Somos tão idiotas. Nós, seres humanos. O topo da cadeia alimentar agora precisa fugir dos predadores que eles mesmos criaram. Perdemos tudo para nossa própria arrogância, nossa falta de caráter, bondade, amor...

Sinto pena desses seres que vagam pelo mundo, buscando uma paz que só existirá quando uma faca ou uma arma acabar com seu sofrimento. Sinto uma verdadeira tristeza porque eles não são a causa do fim do mundo, mas uma consequência dele. Nós já estávamos destruídos quando eles surgiram.

Inundações, terremotos, falta de água potável, poluição, elevações na temperatura, doenças misteriosas, e vários outros desastres naturais que traziam uma mensagem muito clara da natureza: "Nos deixem em paz". Os países pobres foram extintos depois desses "recados". E logo depois, os governantes de países ricos e emergentes esfolaram-se uns aos outros em guerras intermináveis, querendo conquistar o que ainda restava. O resultado? Mais destruição, mais mortes. De uma só vez, países em desenvolvimento, e alguns dos ricos recentes, foram riscados do mapa. Bombas nucleares tornaram esses lugares inabitáveis. Os poucos sobreviventes foram realocados para os continentes europeu, africano e asiático, que ainda estavam de pé. Foi então que o presidente da Rússia decidiu fazer uma reunião, querendo achar um modo de elevar o moral do povo.

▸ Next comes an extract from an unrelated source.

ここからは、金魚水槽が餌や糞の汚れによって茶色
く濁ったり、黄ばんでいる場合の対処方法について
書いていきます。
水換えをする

Com os recursos humanos praticamente extintos, eles recorreram a quem já estava de saco cheio de cooperar. A mãe natureza. Seus filhos mais sofisticados, os animais, foram escolhidos para ajudar o novo projeto. Muitas espécies estavam extintas, somente as mais adaptáveis às mudanças climáticas sobreviveram. Procuraram neles alguma luz, uma esperança. Analisaram seu organismo, seu sangue, sua saliva e o que mais tivesse para olhar.